● Selected passage
Arahath Mahinda created history in the 3rd Century BC when he not only brought Buddhism to Sri Lanka, but also catalysed the development of a rich civilisation on the island. This great achievement is unparalleled in the annals of Buddhism since the demise of the Buddha. Ven. Buddhagosa is held in high esteem among Sri Lankan Buddhists for translating the Sinhala Commentaries on the Tripitaka into Pali in the 5th Century AD.
The huge enterprise undertaken by King Dharmasoka and his son Arahath Mahinda was to spread the Theravada Dhamma cleansed of all impurities that had crept into it over time. The effort of Ven Buddhaghosa, in contrast, was to reintroduce some of these impurities back into Theravada. These impurities had been removed at the Third Dhamma Sangayanava sponsored by King Dharmasoka, where Ven. Moggalliputtatissa preached the Katavattu, which refutes and eliminates all these impurities. Katavattu has been good enough to be included in the Tripitaka. By this means metaphysical and transcendental features were removed from the Dhamma before it was brought to Sri Lanka. Ven. Buddhagosa in his translation of the Sinhala Commentaries into Pali has reintroduced these features into the Dhamma. His action had resulted in the introduction of ritual worship, and a larger than life image of the historical human being that was Buddha.

Entries drawn from a dataset:

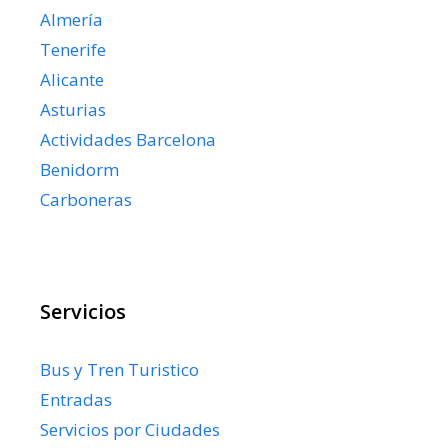
Almería
Tenerife
Alicante
Asturias
Actividades Barcelona
Benidorm
Carboneras
Servicios
Bus y Tren Turistico
Entradas
Servicios por Ciudades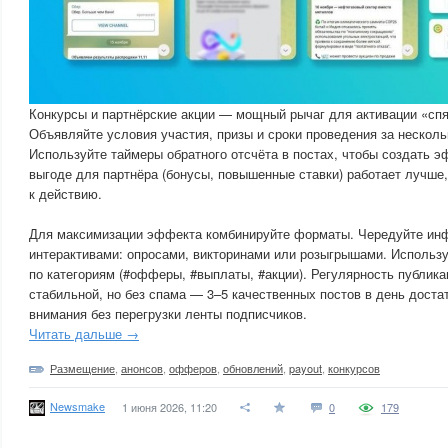
Конкурсы и партнёрские акции — мощный рычаг для активации «сп
Объявляйте условия участия, призы и сроки проведения за несколь
Используйте таймеры обратного отсчёта в постах, чтобы создать э
выгоде для партнёра (бонусы, повышенные ставки) работает лучше
к действию.
Для максимизации эффекта комбинируйте форматы. Чередуйте ин
интерактивами: опросами, викторинами или розыгрышами. Использу
по категориям (#офферы, #выплаты, #акции). Регулярность публик
стабильной, но без спама — 3–5 качественных постов в день дост
внимания без перегрузки ленты подписчиков.
Читать дальше →
Размещение
,
анонсов
,
офферов
,
обновлений
,
payout
,
конкурсов
Newsmake
1 июня 2026, 11:20
0
179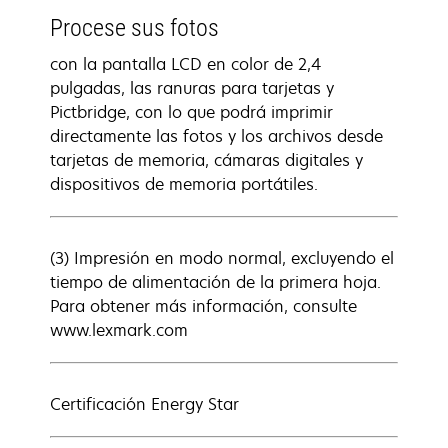
Procese sus fotos
con la pantalla LCD en color de 2,4
pulgadas, las ranuras para tarjetas y
Pictbridge, con lo que podrá imprimir
directamente las fotos y los archivos desde
tarjetas de memoria, cámaras digitales y
dispositivos de memoria portátiles.
(3) Impresión en modo normal, excluyendo el
tiempo de alimentación de la primera hoja.
Para obtener más información, consulte
www.lexmark.com
Certificación Energy Star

● Parts of the exercise
[a] Answer these questions using the passage on Mahinda and Buddhaghosa.
(i) In which century did Arahath Mahinda bring Buddhism to Sri Lanka?
(ii) Who preached the Katavattu at the Third Dhamma Sangayanava?
(iii) Into which language were the Sinhala Commentaries on the Tripitaka translated?
[b] Echo the part of the passage on Mahinda and Buddhaghosa starting at "Arahath Mahinda created" and ending at "5th Century AD.".

● Set of answers
[a]
(i) The 3rd Century BC
(ii) Ven. Moggalliputtatissa
(iii) Pali

[b]
Arahath Mahinda created history in the 3rd Century BC when he not only brought Buddhism to Sri Lanka, but also catalysed the development of a rich civilisation on the island. This great achievement is unparalleled in the annals of Buddhism since the demise of the Buddha. Ven. Buddhagosa is held in high esteem among Sri Lankan Buddhists for translating the Sinhala Commentaries on the Tripitaka into Pali in the 5th Century AD.